Terkait dengan jamuan yang biasa diadakan ketika ada orang meninggal, hukumnya boleh (mubah), dan mayoritas ulama sepakat bahwa memberi jamuan merupakan ibadah yang terpuji dan dianjurkan. Dari sudut pandang jamuan tersebut, ia juga termasuk sedekah yang dianjurkan oleh Islam yang pahalanya dapat dihadiahkan kepada orang yang sudah meninggal. Selain itu, ada tujuan lain di balik jamuan tersebut yaitu menghormati tamu, bersabar menghadapi musibah, serta tidak menampakkan rasa susah dan gelisah kepada orang lain.
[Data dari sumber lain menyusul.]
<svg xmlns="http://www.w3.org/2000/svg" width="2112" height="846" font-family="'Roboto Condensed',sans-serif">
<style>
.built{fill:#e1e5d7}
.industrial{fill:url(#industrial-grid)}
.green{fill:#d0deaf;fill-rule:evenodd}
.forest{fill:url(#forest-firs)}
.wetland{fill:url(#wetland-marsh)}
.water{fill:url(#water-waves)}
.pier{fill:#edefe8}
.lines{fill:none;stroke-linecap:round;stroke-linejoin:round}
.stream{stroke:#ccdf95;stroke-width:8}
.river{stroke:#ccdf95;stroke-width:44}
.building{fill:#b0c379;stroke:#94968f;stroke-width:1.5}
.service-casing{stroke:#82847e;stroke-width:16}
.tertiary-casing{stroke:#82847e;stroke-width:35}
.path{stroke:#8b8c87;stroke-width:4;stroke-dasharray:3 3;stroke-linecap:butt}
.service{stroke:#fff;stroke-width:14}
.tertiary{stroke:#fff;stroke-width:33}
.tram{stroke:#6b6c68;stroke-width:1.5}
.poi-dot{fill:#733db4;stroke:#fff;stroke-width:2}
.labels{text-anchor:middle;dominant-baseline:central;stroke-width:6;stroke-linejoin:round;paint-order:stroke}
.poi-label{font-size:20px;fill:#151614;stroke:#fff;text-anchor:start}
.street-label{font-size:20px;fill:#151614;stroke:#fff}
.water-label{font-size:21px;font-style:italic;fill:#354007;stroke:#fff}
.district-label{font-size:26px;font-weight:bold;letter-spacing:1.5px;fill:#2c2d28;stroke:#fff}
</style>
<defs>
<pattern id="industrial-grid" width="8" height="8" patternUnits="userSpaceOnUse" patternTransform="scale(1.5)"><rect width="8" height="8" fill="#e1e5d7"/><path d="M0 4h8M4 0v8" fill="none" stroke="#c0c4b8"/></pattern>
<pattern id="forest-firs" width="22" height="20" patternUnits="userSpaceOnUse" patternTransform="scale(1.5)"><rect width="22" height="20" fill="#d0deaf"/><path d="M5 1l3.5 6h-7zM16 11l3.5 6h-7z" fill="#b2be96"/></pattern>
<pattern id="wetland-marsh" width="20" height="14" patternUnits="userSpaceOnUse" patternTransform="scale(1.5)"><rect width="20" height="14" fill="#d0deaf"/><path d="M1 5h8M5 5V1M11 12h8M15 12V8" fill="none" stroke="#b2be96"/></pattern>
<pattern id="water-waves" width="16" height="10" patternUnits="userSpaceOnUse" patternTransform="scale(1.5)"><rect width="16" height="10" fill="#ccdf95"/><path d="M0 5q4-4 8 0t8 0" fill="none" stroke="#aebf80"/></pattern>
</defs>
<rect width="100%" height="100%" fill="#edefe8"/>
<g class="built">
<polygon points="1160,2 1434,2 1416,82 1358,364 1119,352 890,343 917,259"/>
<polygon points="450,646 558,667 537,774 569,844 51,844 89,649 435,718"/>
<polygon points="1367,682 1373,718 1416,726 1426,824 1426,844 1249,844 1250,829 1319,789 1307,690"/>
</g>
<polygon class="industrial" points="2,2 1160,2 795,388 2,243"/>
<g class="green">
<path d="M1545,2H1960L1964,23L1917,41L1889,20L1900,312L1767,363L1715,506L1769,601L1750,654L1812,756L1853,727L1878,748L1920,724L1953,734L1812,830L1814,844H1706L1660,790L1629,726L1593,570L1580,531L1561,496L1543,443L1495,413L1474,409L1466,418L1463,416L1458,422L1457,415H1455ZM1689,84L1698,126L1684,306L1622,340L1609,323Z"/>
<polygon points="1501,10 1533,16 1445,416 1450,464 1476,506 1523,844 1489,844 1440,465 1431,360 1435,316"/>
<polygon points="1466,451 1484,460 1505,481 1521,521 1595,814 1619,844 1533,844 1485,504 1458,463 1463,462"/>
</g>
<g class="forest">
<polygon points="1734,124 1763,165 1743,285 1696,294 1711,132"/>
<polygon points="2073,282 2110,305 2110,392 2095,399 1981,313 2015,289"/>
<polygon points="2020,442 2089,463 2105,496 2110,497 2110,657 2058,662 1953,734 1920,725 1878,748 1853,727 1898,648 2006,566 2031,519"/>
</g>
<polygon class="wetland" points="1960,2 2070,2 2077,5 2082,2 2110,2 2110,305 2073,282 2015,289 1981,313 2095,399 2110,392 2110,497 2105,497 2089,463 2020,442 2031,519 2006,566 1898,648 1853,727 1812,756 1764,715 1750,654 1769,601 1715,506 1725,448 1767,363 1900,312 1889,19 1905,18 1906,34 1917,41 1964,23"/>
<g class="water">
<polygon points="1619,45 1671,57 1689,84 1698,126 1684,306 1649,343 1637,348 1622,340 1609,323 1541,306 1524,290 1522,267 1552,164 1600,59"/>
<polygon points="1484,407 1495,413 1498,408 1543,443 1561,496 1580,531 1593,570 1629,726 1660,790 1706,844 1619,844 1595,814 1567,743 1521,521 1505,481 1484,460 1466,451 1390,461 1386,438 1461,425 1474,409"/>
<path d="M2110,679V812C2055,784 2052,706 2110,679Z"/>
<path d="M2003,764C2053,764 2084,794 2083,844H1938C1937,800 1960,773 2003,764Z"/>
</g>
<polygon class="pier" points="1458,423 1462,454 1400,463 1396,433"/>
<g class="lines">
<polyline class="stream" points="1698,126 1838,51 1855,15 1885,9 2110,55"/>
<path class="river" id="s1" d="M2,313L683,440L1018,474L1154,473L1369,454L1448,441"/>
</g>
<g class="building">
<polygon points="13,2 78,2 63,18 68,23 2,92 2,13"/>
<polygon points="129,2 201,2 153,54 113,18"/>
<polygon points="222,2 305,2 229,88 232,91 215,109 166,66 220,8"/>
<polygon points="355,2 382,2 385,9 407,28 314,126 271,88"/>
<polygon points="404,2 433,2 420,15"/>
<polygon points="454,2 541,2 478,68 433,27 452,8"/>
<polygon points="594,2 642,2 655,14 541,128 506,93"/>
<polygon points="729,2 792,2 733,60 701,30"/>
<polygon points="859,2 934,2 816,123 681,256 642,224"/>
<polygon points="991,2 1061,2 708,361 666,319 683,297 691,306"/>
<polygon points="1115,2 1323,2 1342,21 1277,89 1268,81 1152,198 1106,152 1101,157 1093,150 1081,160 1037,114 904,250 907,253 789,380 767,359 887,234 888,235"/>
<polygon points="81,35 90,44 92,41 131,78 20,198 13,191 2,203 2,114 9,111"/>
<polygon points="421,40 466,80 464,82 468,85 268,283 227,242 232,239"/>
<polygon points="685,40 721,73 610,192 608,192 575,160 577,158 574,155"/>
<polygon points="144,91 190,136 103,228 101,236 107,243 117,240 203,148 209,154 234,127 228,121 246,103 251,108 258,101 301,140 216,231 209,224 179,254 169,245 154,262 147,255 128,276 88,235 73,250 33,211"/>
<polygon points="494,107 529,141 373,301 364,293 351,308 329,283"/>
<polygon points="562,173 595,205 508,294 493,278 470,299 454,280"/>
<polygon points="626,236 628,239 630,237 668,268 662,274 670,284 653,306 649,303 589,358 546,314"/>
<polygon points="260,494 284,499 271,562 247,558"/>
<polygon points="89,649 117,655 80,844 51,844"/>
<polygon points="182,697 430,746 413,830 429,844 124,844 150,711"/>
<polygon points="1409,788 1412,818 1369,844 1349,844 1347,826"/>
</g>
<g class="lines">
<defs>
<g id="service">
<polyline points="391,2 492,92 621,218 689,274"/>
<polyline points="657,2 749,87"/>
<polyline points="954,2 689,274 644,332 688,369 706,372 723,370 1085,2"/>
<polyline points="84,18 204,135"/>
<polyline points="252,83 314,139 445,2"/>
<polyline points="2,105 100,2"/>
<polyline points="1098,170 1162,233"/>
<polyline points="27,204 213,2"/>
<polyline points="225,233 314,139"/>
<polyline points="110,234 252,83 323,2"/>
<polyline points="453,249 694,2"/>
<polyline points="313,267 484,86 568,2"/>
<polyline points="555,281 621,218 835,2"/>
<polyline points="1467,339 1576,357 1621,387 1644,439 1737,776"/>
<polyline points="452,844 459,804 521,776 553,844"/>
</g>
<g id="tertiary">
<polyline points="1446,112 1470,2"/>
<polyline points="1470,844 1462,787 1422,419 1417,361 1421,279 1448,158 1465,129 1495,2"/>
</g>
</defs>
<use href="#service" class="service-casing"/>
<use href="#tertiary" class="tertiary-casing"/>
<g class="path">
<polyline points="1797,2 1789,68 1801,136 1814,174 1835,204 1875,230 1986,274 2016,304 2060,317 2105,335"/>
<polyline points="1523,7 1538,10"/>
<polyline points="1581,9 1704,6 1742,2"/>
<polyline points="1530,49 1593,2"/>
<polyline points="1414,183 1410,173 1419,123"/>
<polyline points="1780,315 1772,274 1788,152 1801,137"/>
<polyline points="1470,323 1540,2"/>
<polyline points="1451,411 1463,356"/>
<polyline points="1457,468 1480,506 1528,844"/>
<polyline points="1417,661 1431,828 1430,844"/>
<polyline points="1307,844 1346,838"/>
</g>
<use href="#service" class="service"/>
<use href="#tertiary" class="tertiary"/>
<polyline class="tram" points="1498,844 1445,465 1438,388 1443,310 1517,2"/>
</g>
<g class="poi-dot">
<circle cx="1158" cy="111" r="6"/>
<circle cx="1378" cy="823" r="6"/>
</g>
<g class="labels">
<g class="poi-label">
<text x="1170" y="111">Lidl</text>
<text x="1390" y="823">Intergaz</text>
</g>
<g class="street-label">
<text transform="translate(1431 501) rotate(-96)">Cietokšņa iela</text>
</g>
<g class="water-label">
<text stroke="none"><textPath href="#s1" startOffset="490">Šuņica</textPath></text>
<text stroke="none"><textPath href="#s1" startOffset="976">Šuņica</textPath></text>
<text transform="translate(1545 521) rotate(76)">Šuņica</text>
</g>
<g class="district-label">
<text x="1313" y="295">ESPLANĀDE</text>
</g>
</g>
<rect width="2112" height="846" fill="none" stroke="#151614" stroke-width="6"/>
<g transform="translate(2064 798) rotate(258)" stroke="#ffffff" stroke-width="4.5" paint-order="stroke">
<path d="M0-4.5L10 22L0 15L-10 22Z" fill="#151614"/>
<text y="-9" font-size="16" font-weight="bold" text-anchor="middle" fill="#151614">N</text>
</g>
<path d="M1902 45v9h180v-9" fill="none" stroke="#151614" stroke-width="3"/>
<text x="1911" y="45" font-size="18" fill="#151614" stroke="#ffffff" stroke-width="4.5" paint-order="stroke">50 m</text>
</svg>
Ketiga hal tersebut—doa, sedekah, dan memberi jamuan—merupakan ibadah dan perbuatan taat yang diridhai oleh Allah SWT. Syaikh Nawawi dan Syaikh Isma’il menyatakan bahwa bersedekah untuk orang yang telah meninggal dunia adalah sunnah (matlub), tetapi hal ini tidak harus dikaitkan dengan hari-hari tertentu yang telah menjadi tradisi di suatu komunitas masyarakat.
“Memberi jamuan secara syara’ (yang pahalanya) diberikan kepada mayyit dianjurkan (sunnah). Acara tersebut tidak terikat dengan waktu tertentu seperti tujuh hari. Memberi jamuan pada hari ketiga, ketujuh, kedua puluh, keempat puluh, dan tahunan dari kematian mayyit merupakan kebiasaan (adat) saja.”
Dengan demikian, praktik doa, sedekah, dan memberi jamuan bagi orang yang telah meninggal bukan hanya diperbolehkan, tetapi juga dianjurkan dalam syariat Islam sebagai bentuk penghormatan dan kepedulian terhadap mereka.